Well! So what? The intellectual description of Duende may have come from Garcia Lorca, but the essence of what it is (or is not) does not belong to the Spanish. Neither did Beatlemania belong to the English. In my opinion, Garcia Lorca can only be credited with popularizing a concept which has existed in all human cultures since Adam had a full set of ribs. 


Summing up

I believe Duende is part of the fabric of human nature and expresses itself in different ways. Access to it is normally denied due to practiced social graces and our natural inhibitions. Having a self conscious and shy nature is not an asset in flamenco. But sometimes a few drinks and some encouragement can momentarily change all that.
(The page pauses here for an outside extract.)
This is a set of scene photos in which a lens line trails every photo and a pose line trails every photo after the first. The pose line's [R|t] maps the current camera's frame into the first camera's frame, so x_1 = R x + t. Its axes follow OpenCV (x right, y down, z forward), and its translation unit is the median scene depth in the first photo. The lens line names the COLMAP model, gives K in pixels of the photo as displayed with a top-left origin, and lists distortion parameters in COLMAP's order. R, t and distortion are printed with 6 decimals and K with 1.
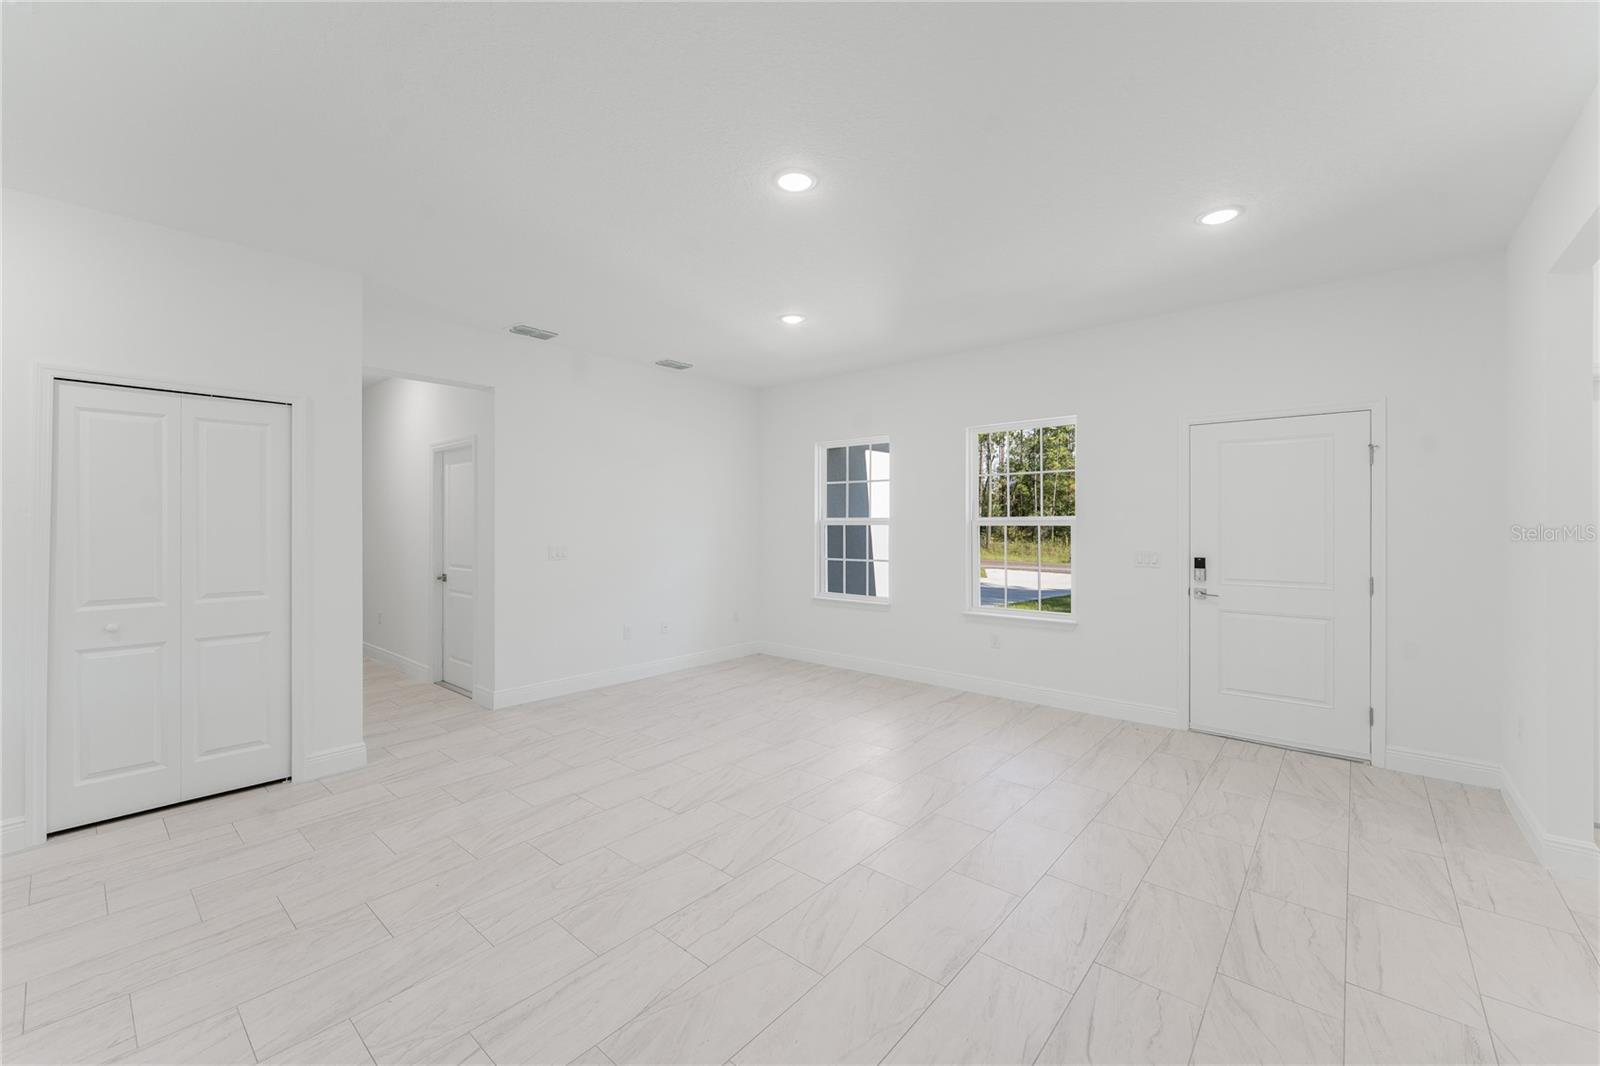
lens RADIAL K [[646.3, 0, 795.7], [0, 646.3, 529.8], [0, 0, 1]] dist [-0.002580, -0.000363]
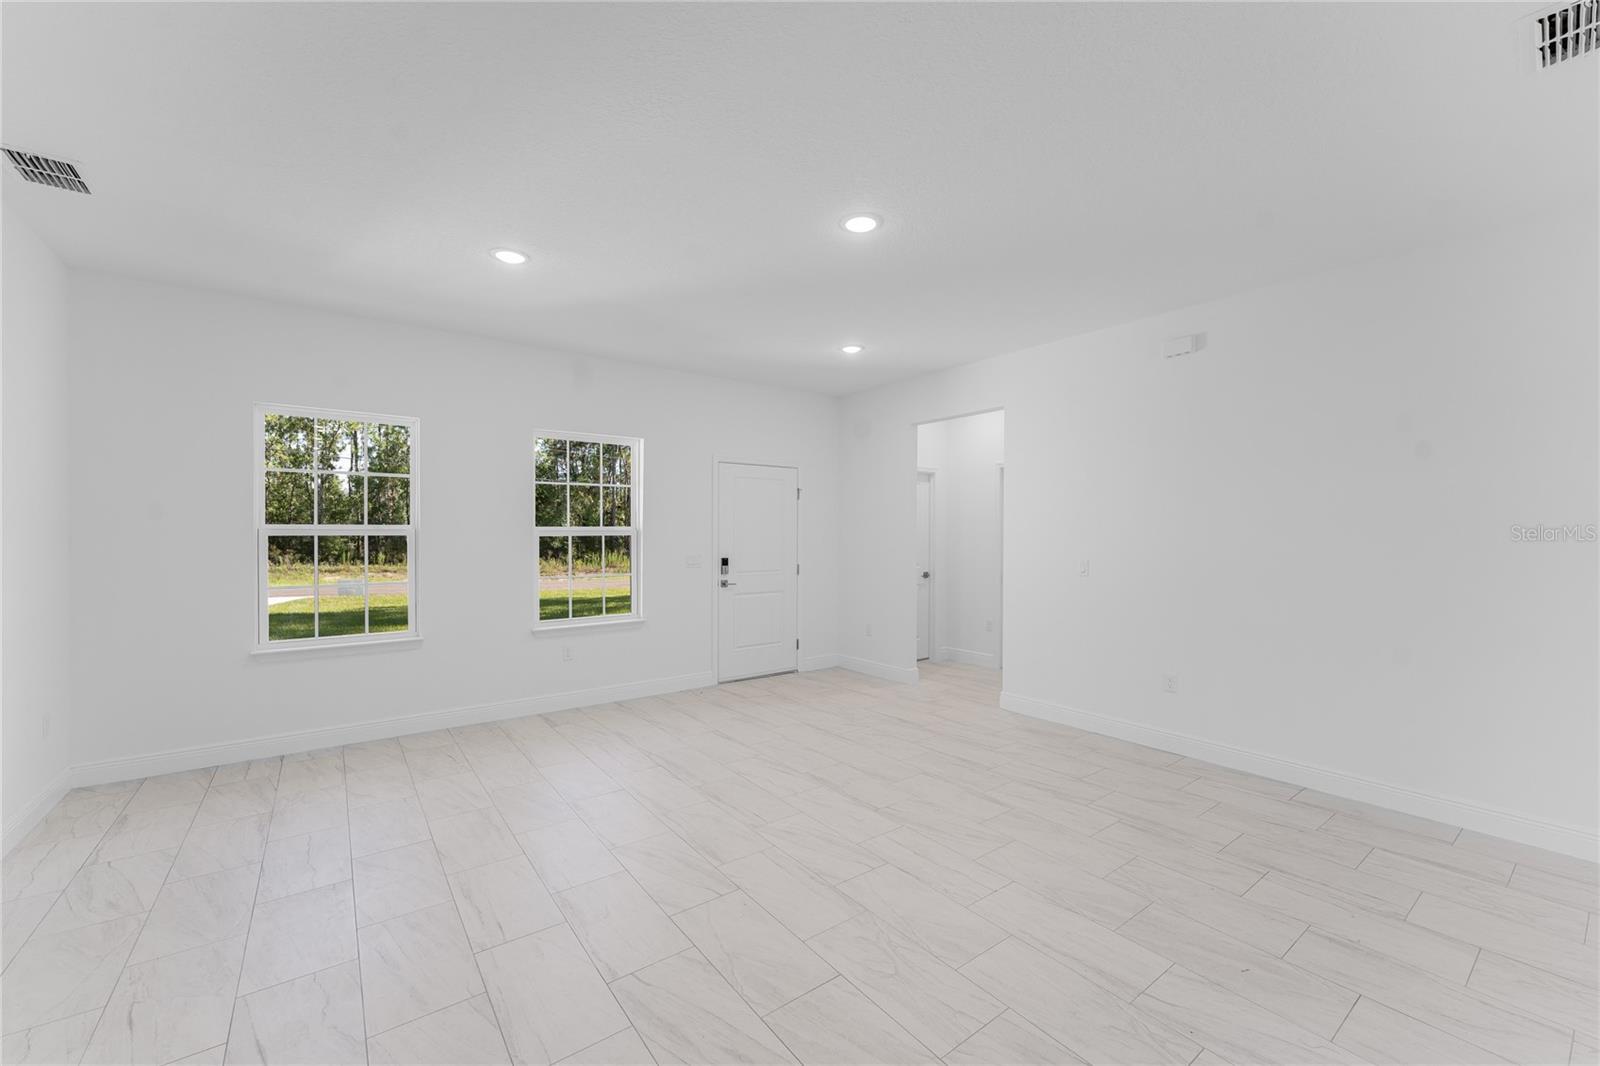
lens RADIAL K [[638.4, 0, 803.1], [0, 638.4, 539.8], [0, 0, 1]] dist [0.000056, -0.000114]
pose [[0.214478, -0.012014, 0.976655, -0.652248], [0.009111, 0.999905, 0.010300, -0.008202], [-0.976686, 0.006689, 0.214567, 0.508745]]
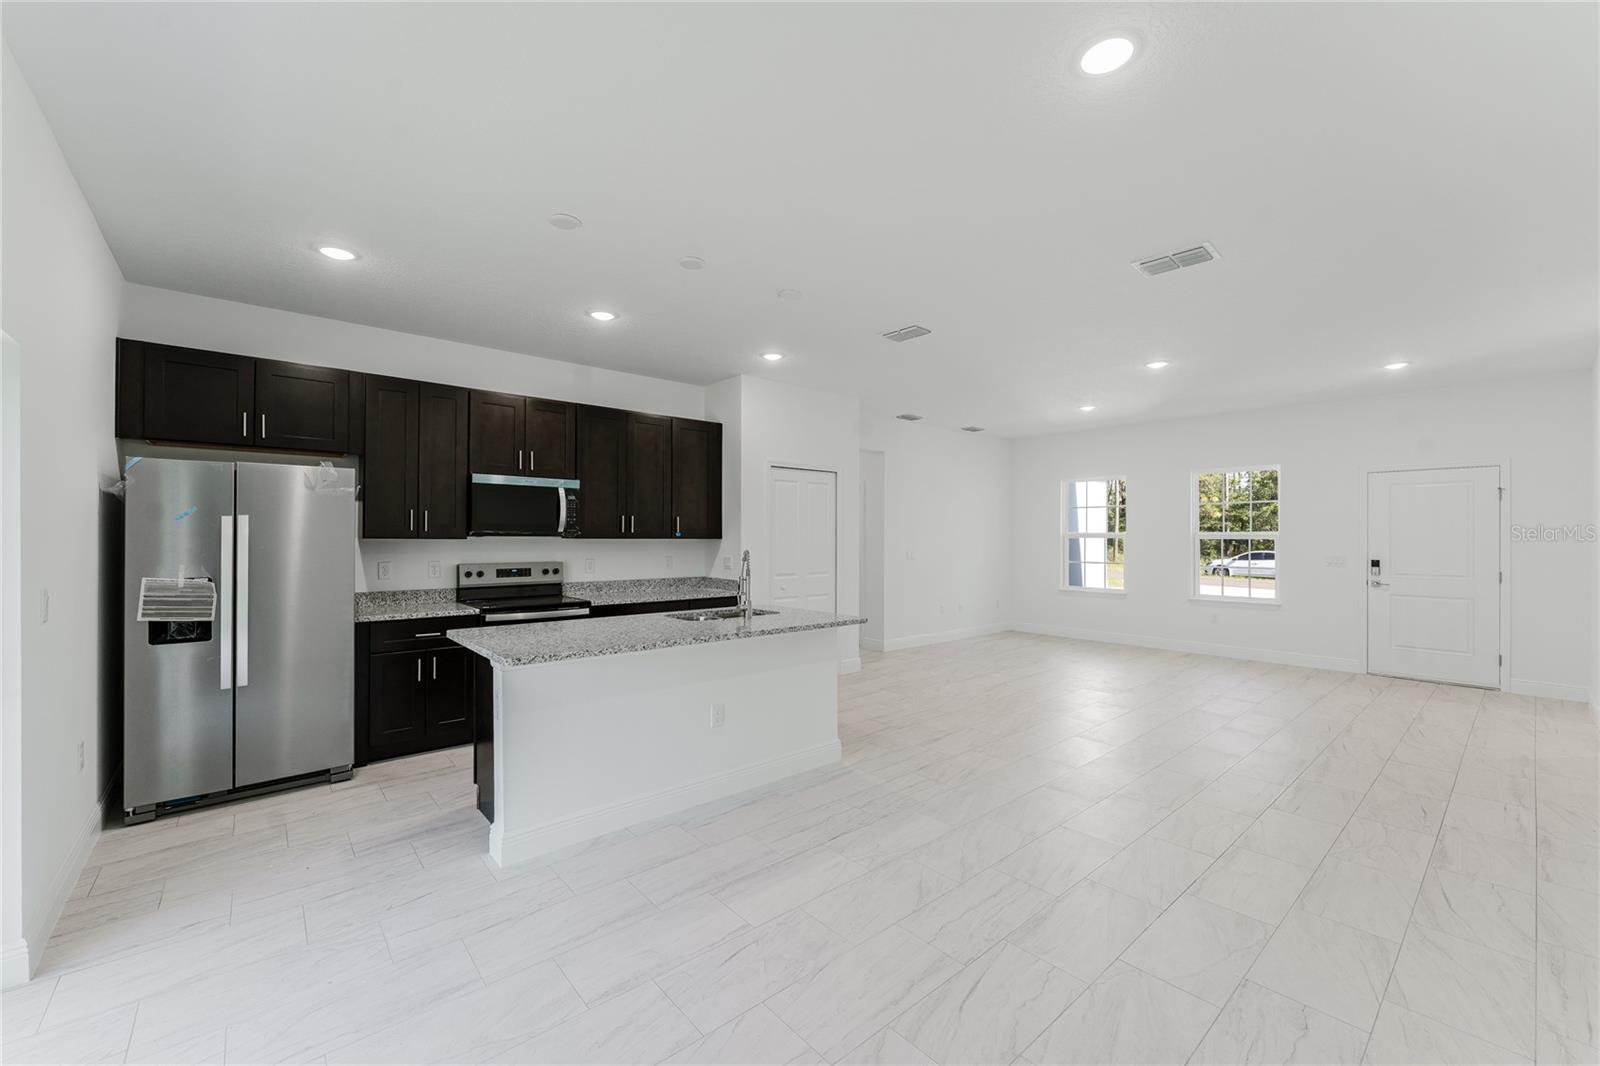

One night I was performing in a restaurant with some gypsies in the audience. One of them came up to me and offered me a glass of wine. He said it was all part of the tradition and will make me play better.


What he meant was that in a traditional party atmosphere at home, everyone plays a part and takes turns to play, sing and dance. And of course, everyone is making merry as the evening wears on. In this environment, there is no separation between performer and audience. They have all come together as family and friends with the purpose of enjoying themselves and becoming involved. Furthermore, you do not have to be in a gypsy cave dwelling in Granada to feel the effects of Duende. A isolated hovel in Mongolia or a seedy bar in downtown Tokyo will do. If the magic is there, a mystical invocation will occur automatically without prompting and Duende is sure to make a special appearance .



The heart doesn't understand ego or borders because these concepts are alien to it's "vocabulary". It doesn't think. It only understands and absorbs the right-brain "language" of feeling and this language is common to all. How's that for a piece of soggy tissue, New Age reasoning. You can disagree if you want but that's one way to look at it. Hands up those who are adventurous enough to travel a little further down that path? OK. Take three deeps breaths, turn inwards and let the color violet wash over you. Now I don't think the metaphysics of it can be adequately explained, but if you have a bent for such things, here goes. In a temporary state of trance, which is what Duende is, the soul consciousness temporarily leaves the body and visits it's timeless homeworld, taking you (your physical consciousness) with it. On your return seconds later, you will know and remember what real magic felt like and feel sad because it's gone now. Whatever Duende is or isn't, it remains an important, almost sacred element to those who feel passionately about flamenco.


Visitor Comments


29 July 2009

I think the word 'duende' is shrouded in mystery because people haven't a word for it in their own language. It's only an inspiration - a bullfighter can get the duende when he is really scared of a certain bull and go on to fight that bull brilliantly. The duende took many a horsemen into battle - it's a very powerful feeling. Unfortunately,the nearest some ever get to experiencing it are those who take drugs to get 'high'. I'm sure President Obama has duende.